Listerine targets children's oral care market

By Katie Bird

- Last updated on GMT

Related tags Oral care Pfizer

Listerine's new Smart Rinse mouthwash that changes color to give an
immediate visual cue of product efficacy is being marketed
specifically for children.

Owner of the brand Johnson and Johnson says the product is specifically designed for parents who are trying to educate their children into good oral care habits.

The product release is part of the company's plan to expand the Listerine brand that was acquired by Johnson and Johnson in summer 2006.

Listerine Smart Rinse - fun and functional "Listerine Smart Rinse was designed with fun and functionality in mind," said Kathleen Weber, vice president of Oral Care at Johnson and Johnson.

The mouth wash protects teeth against cavities and cleans the mouth beyond brushing alone, according to the company.

In addition, the company explains that the product tints the particles that are left behind by brushing to leave proof in the sink of a cleaner mouth.

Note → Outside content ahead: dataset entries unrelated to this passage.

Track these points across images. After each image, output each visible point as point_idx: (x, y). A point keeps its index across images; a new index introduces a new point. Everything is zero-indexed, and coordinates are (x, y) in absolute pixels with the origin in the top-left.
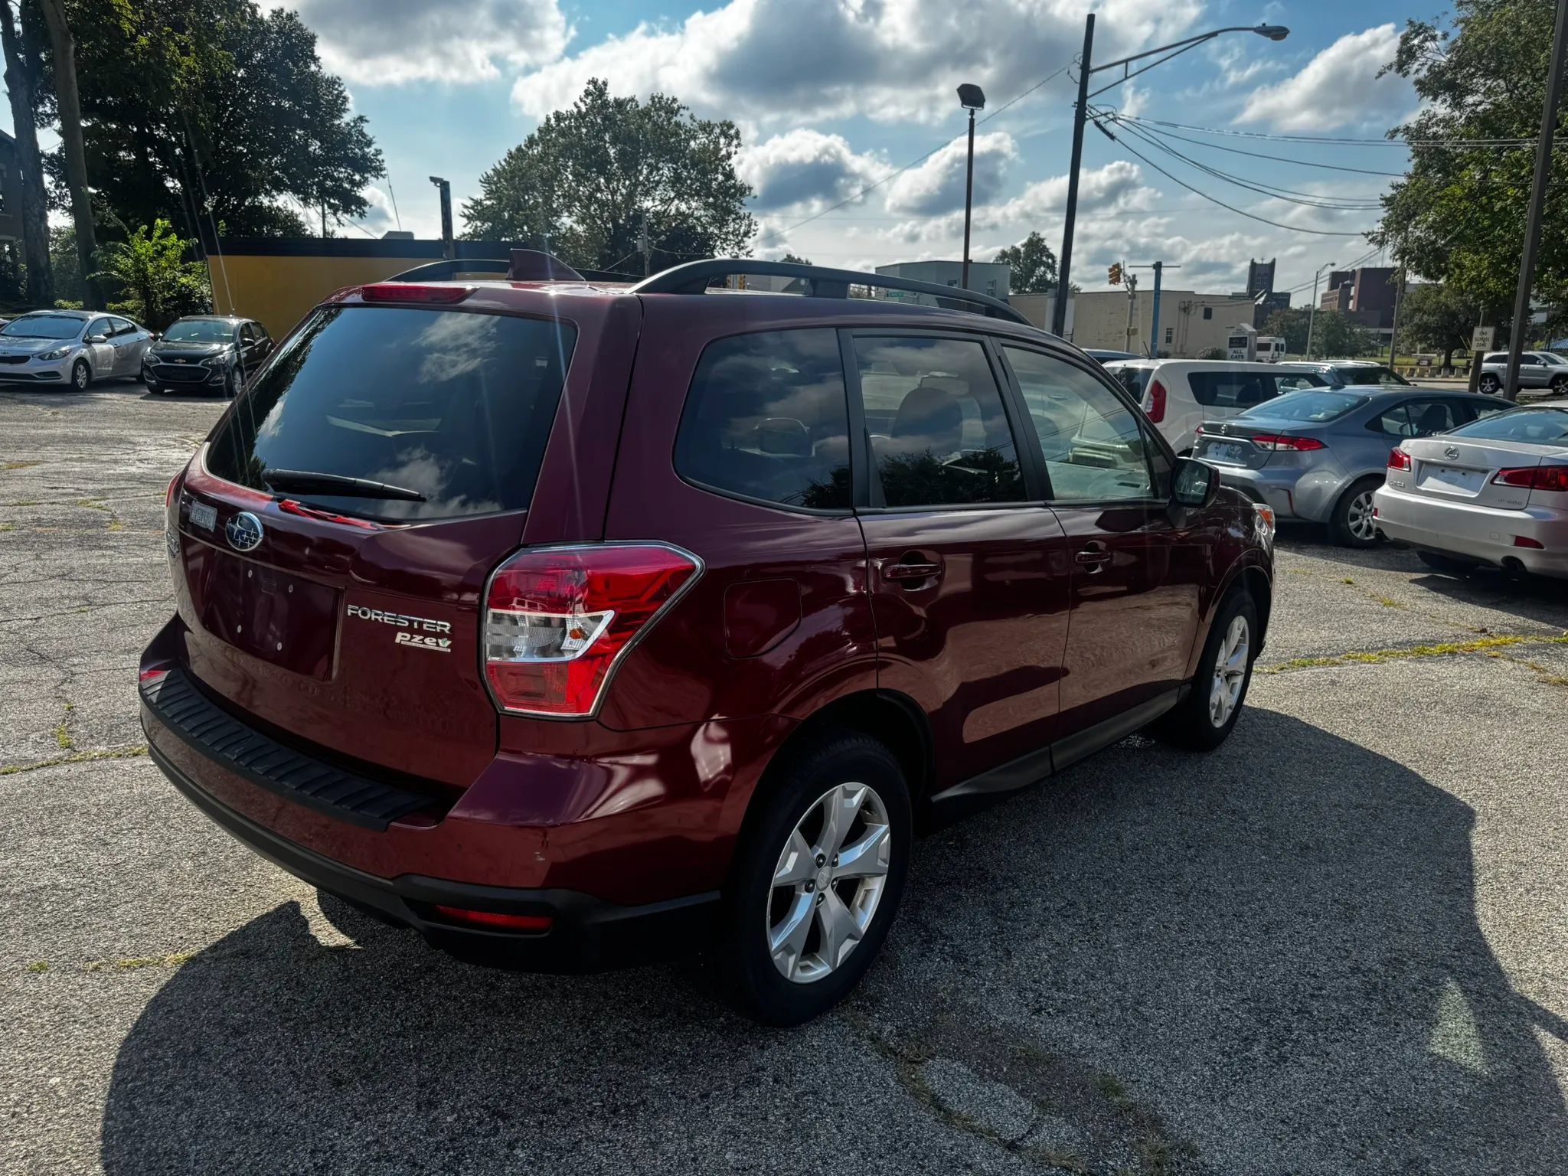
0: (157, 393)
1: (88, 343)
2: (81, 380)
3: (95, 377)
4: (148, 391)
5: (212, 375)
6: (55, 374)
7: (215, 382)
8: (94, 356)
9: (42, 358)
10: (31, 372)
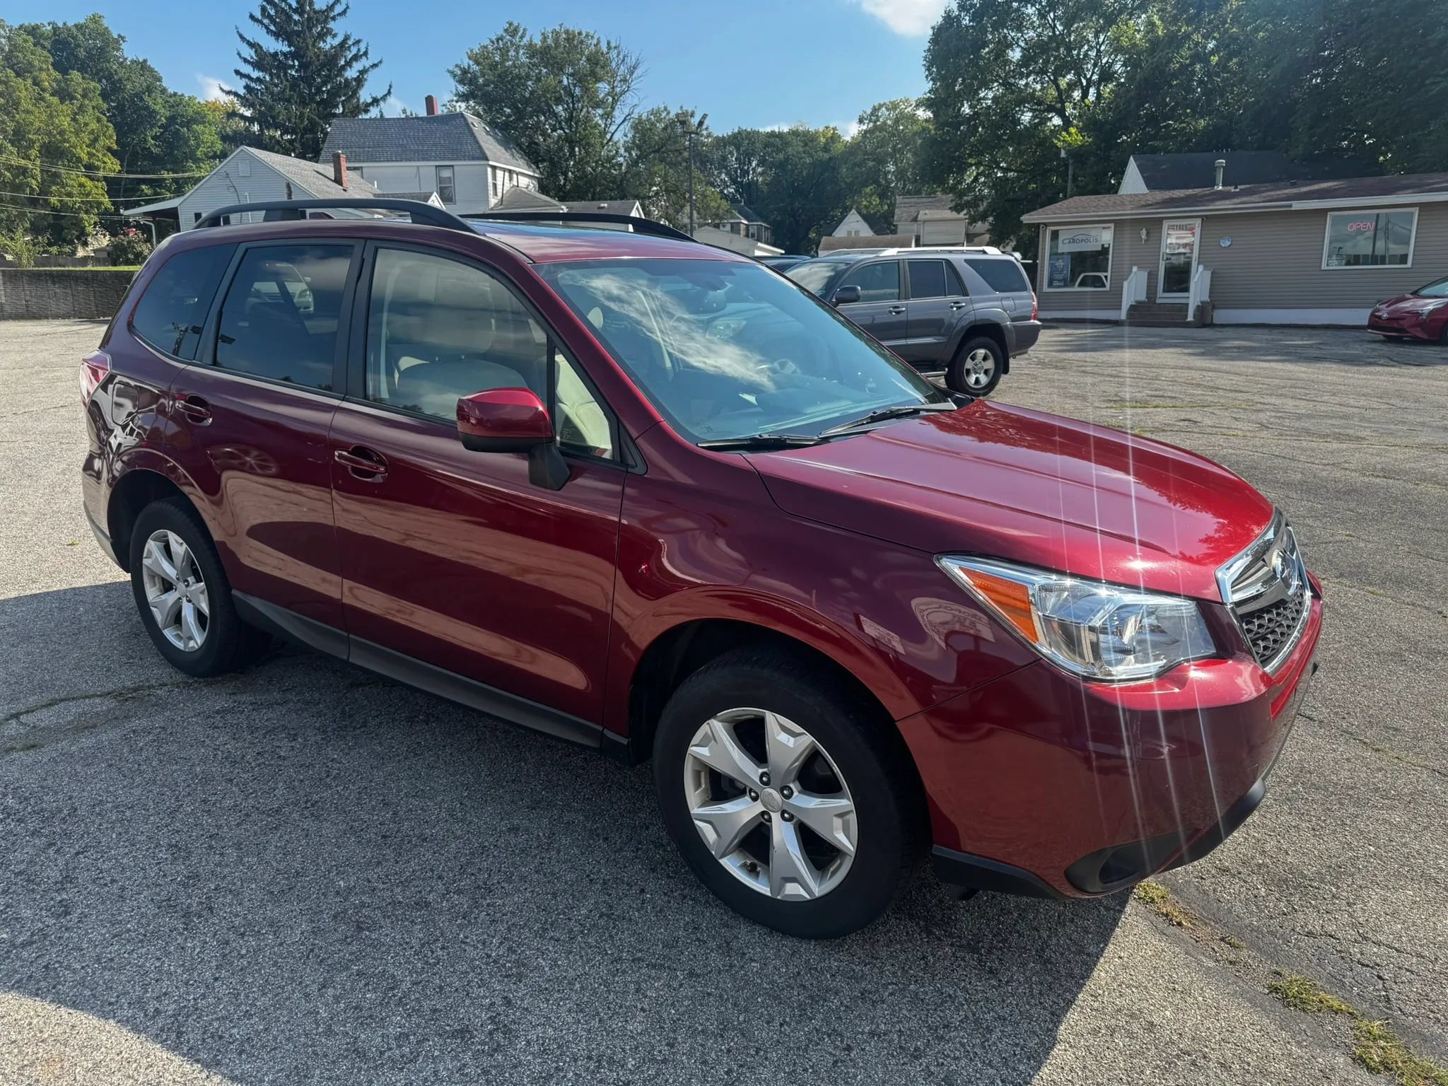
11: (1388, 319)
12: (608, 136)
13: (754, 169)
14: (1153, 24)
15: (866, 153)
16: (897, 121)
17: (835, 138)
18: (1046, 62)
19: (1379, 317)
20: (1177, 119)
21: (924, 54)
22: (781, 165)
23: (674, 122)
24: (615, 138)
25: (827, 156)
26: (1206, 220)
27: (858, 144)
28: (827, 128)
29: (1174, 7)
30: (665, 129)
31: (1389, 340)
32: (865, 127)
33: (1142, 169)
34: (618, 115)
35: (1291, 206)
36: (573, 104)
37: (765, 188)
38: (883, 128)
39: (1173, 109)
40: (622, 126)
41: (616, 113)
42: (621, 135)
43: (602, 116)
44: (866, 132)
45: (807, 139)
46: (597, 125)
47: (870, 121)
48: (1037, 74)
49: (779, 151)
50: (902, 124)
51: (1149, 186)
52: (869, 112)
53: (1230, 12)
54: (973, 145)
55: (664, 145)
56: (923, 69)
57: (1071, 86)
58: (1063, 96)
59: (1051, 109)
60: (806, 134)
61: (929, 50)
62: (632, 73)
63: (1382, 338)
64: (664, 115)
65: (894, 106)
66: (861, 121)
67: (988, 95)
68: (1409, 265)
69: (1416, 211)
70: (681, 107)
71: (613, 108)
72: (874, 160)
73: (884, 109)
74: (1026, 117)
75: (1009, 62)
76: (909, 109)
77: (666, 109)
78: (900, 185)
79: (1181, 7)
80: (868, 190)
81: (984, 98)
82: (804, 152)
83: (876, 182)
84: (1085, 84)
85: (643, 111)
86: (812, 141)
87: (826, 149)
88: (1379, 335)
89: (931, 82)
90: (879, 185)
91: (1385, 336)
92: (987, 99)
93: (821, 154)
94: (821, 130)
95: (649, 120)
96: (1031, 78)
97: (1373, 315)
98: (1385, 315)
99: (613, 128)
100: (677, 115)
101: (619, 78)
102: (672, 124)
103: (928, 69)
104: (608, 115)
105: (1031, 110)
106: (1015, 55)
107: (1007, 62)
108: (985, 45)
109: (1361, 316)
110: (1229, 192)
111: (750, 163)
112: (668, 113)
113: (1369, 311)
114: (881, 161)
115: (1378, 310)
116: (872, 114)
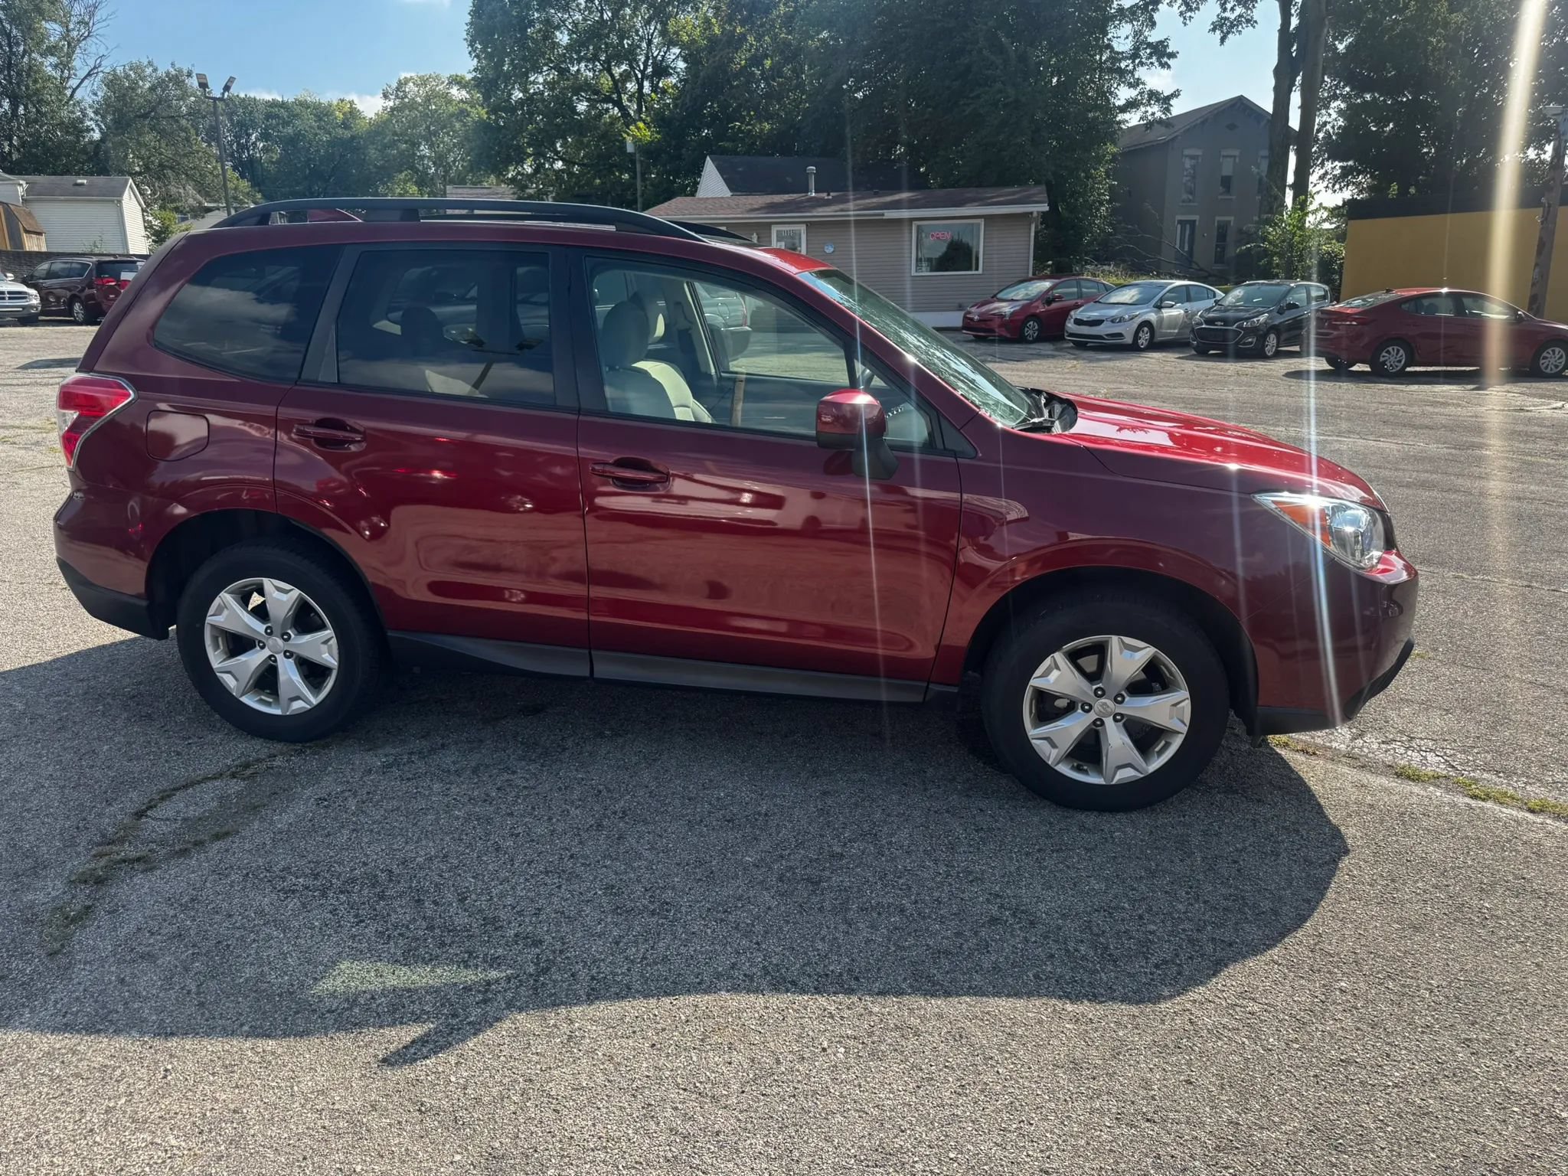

This visual cue that the product is working provides an immediate benefit to the child that is to easy to see and understand, making oral care more fun and hopefully building better habits from a younger age.

The company quotes education psychologist Dr Michele Borba who explains the importance of visual cues in habit formation: "When kids can see the immediate benefits, they are more likely to adopt a new habit."

Listerine acquired in 2006 Listerine became part of Johnson and Johnson's oral care portfolio in June 2006 when it acquired the healthcare division of Pfizer.

The move tripled the size of the company's existing oral care business giving it a turnover in excess of $1bn a year and making oral care a focus area for future growth.

This focus was reiterated earlier this year when the company published 2007 year end results.

Commenting on future plans in 2008, CEO William Weldon said: "Ongoing product introductions and geographic expansion of major brands such as newly acquired Listerine and Nicorette, along with our key skin care brands will continue to be growth drivers and we will continue to focus on growth in emerging markets."

The year saw the company report sales of $61bn, a 14.6 per cent increase on 2006 figures, however the profit figures were less spectacular due to high restructuring costs.

For the full year, operating income fell 8.9 percent to $13.3bn while net profit dropped 4.3 percent to $10.6bn.

"Despite challenges in certain markets, our broad base of businesses allowed us to achieve solid results in 2007, building on our foundation of long-term profitable growth," said CEO William Weldon.